A.I. is already replacing media with bogus content. The use of A.I. in journalism and the media is accelerating with virtually no guardrails holding back abuse. BuzzFeed laid off 12% of its workforce and then announced plans to use ChatGPT to produce quizzes and listicles, alarming company staff. Its A.I.’s seemingly authoritative statements included worrisome errors that could confuse or mislead readers. Subsequent reporting revealed that BuzzFeed published dozens of travel articles written almost entirely by generative A.I. that were comically repetitive. Meanwhile, Arena Group, publisher of Sport’s Illustrated and Men’s Journal, recently debuted its first A.I.-written story, which was criticized for several medical errors. And CNET, a once-popular consumer electronics publication acquired in 2020 by a private equity firm, has been quietly producing A.I.-generated content for more than a year, apparently to game Google search results and draw dollars from advertisers.

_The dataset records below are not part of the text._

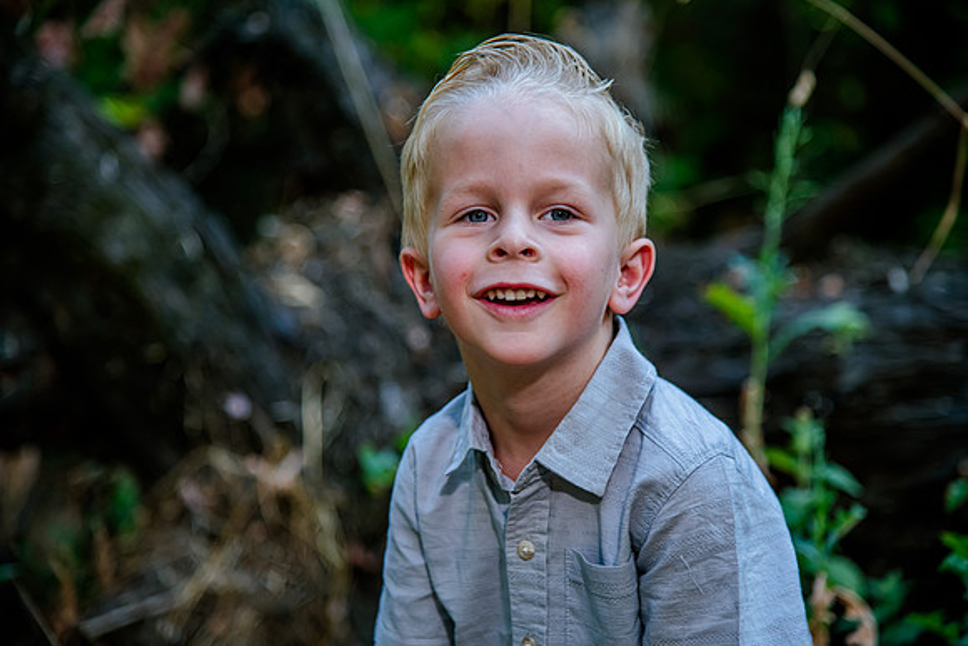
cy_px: 316
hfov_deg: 19.0
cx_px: 495
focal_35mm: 107
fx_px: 2889
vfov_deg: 12.8
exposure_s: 1/320
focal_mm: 105
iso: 800
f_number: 4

A.I. is already undermining privacy. ChatGPT has given rise to a host of new data security and surveillance concerns. Because A.I. is trained by scraping the internet for writing, it’s likely that sensitive personal information posted online has been scooped up. Once that data is absorbed into ChatGPT, there’s no way to know what, if anything, it does to keep that data secure. Therapy chatbots collect data about users’ mental health; A.I. tools that mimic deceased loved ones require training on personal and private interactions; virtual friend and virtual romantic partners encourage levels of intimacy that make divulging sensitive information almost inevitable. Little existing regulation limits how businesses might monetize this sensitive data or how A.I. might wittingly or unwittingly misuse it.

A.I. is already contributing to climate change. Training and maintaining generative A.I. tools requires significant computing power and energy, and the more they need, the bigger their carbon footprint. The energy required for training large language models is comparable to five cars’ construction and lifetime use and a car driving back and forth between New York City and San Francisco 550 times. Adding generative A.I. to search engines is predicted to require Google and Bing to increase their computing power and energy consumption by four to five times.

These harms have arisen at the genesis of A.I. Scaling it up now necessarily means exponentially compounding all of them. The speed at which businesses are deploying new A.I. tools practically guarantees that the damage will be devastating and widespread – and that whatever can be done to limit that damage will have a harder time making a difference after A.I. tools are deployed than before.

Please tell your readers that we need strong safeguards and a broad, agile regulatory regime in place before businesses disseminate A.I. widely. Until then, we need a pause.